I wrote a script which they deemed ‘too soft’; I wrote another which they said was ‘too hard’. Sandra Levy was then brought in and we wrote a script together. John Edwards said, ‘Peter, this is almost there!’

The next I heard, they’d exercised the clause and brought in a new scriptwriter. This was Keith Dewhurst who’d written scripts for the British TV series Z Cars. Good choice, I thought and went overseas, adopting the Hemingway philosophy – take the money and run.

The film, in my view, was a mess, although critic David Stratton in his book The Avocado Plantation differs. I believe the script missed the point of the book. Bryan Brown was good, perhaps too good. I heard later that some of the cast were so overawed by him they gave lame performances. The director, Chris Thompson, and Brown were said to have been at odds. The female lead, supposed to be whippet-thin and feisty, was so when cast but was pregnant by the time of shooting and wore enveloping garments.

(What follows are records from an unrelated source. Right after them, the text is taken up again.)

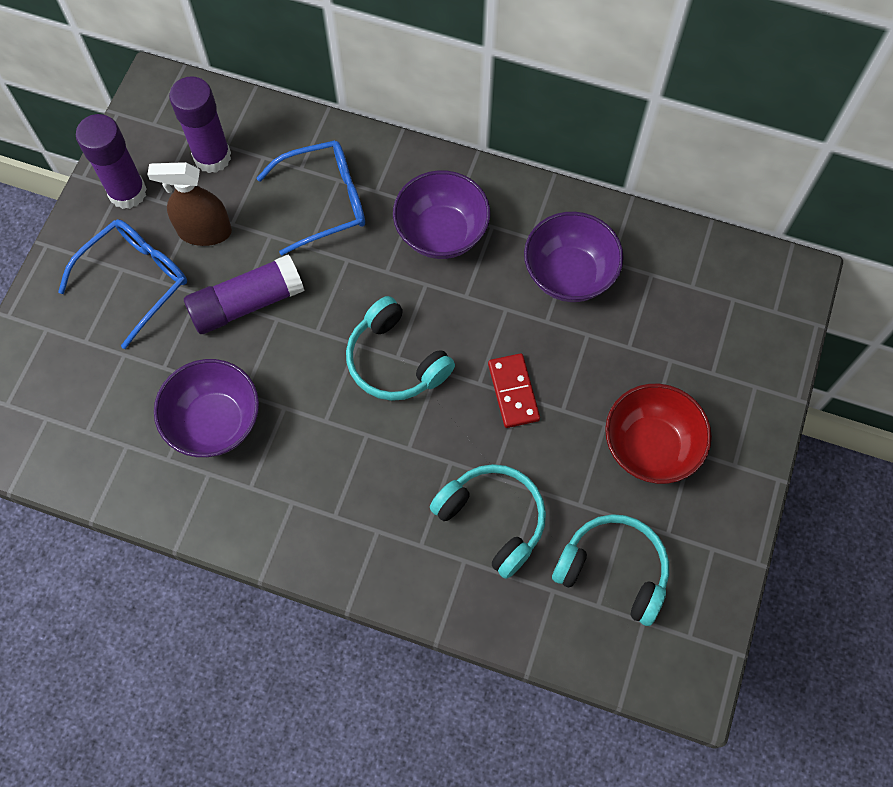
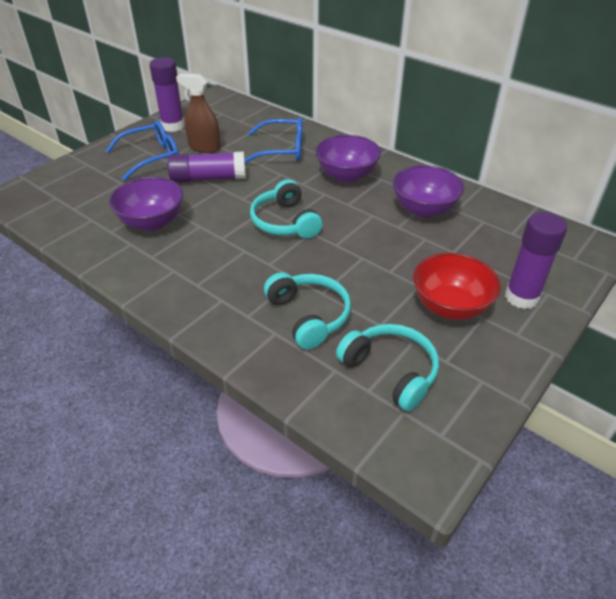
camera: 20 degrees right, 25 degrees down
(212, 157) = (229, 123): purple glue stick -> purple glue stick (521, 297)
(513, 392) = (358, 254): red domino -> none

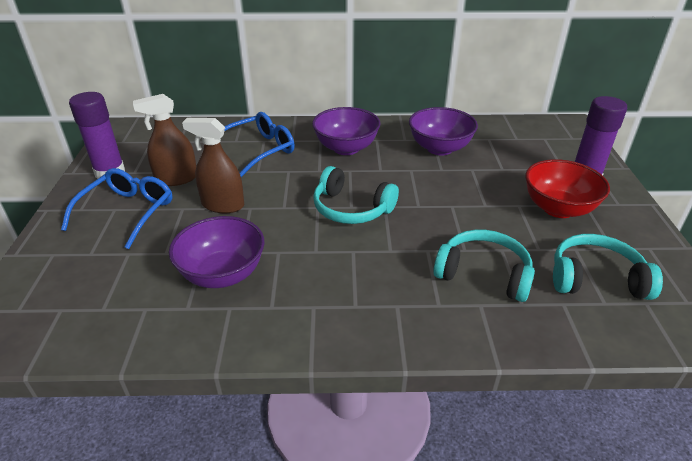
camera: 40 degrees left, 5 degrees down
(208, 178) = (223, 205): purple glue stick -> brown spray bottle

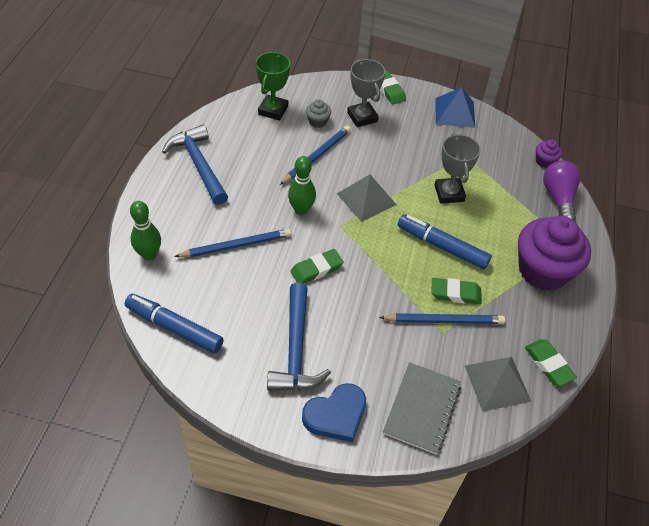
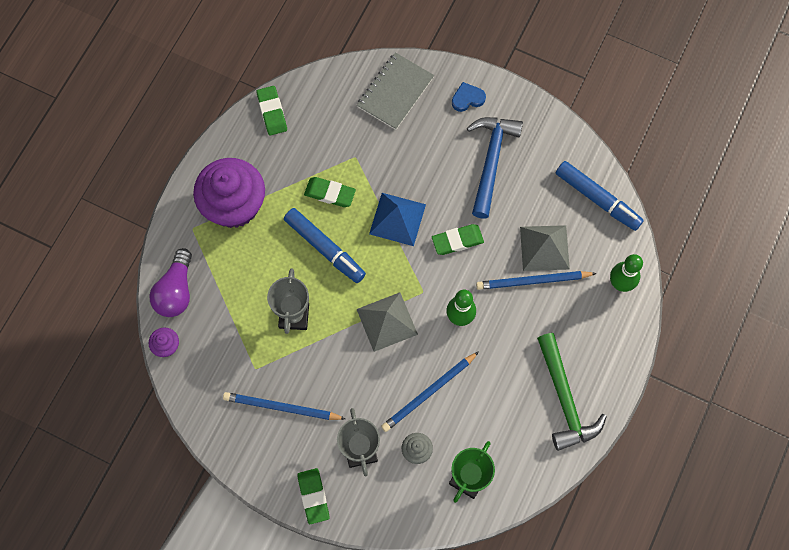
camera: 165 degrees left, 20 degrees up
(199, 165) = (564, 399): blue hammer -> green hammer
(336, 415) = (467, 98): blue heart -> blue heart, size x0.62
(444, 320) = (350, 167): blue pencil -> blue pencil (282, 407)
(454, 112) = (242, 442): blue pyramid -> blue pyramid (397, 219)
(497, 383) = (324, 103): grey pyramid -> grey pyramid (544, 247)

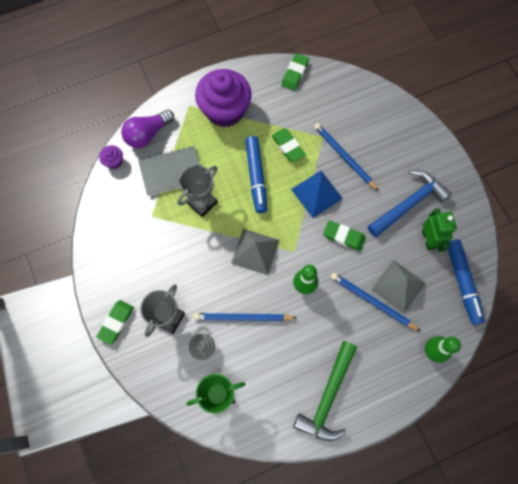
camera: 40 degrees right, 0 degrees up
(282, 407) = (146, 252): blue pencil -> blue pencil (344, 157)
(395, 92) = (382, 116): grey notebook -> grey notebook (171, 171)
(467, 98) = (426, 153): blue heart -> none
(536, 182) = (428, 239): none -> green robot

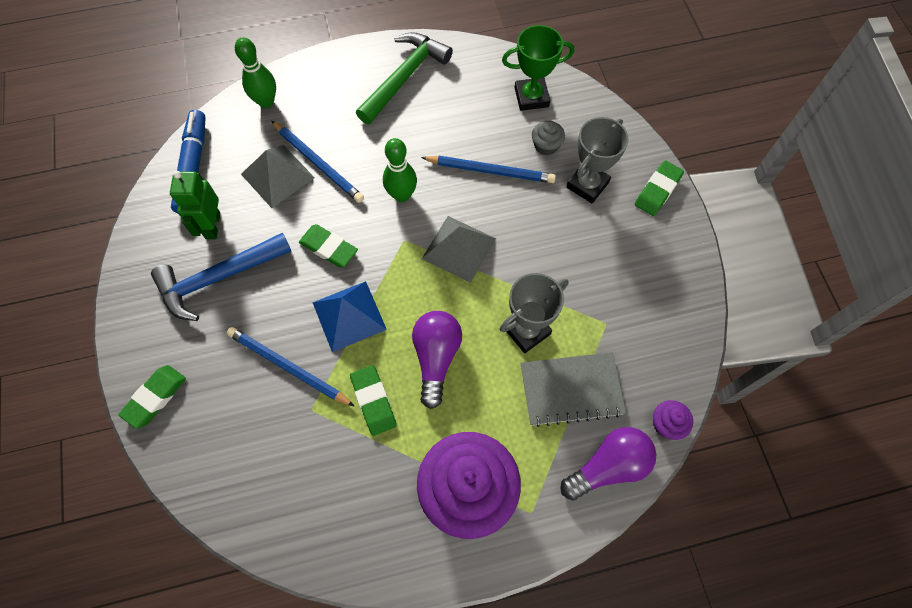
camera: 170 degrees left, 5 degrees down
(256, 177) = (436, 358): blue marker -> purple light bulb
(295, 73) = (324, 547): green eraser -> green eraser (155, 397)
(344, 157) = (288, 367): blue pencil -> blue pencil turned 150 degrees clockwise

The film flopped. Cruelly, but accurately, a young person I knew declared that its title should have been The Empty Cinema.

Since then, there have been many skirmishes towards putting Hardy on the screen. The highly successful producers of a New Zealand television series took out an option which they renewed for several years. ‘Peter, this is our year,’ they once wrote across their Christmas card to me, and it was the last I ever heard from them. Happily, option money is non-returnable.

Stephen Wallace and I, good friends through a love of films, books and golf, more recently produced a script based on one of the later Hardy books which failed to generate interest.

The intriguing, left-field idea of casting Paul Hogan came up and fell down.

Recently, the ABC was tossing up between a series featuring Hardy or one with Kerry Greenwood’s Phryne Fisher. Silk stockings won out. I can understand that.  It may be that the hard-boiled private eye, who still works well on the page, is an anachronism for the screen. I hope not.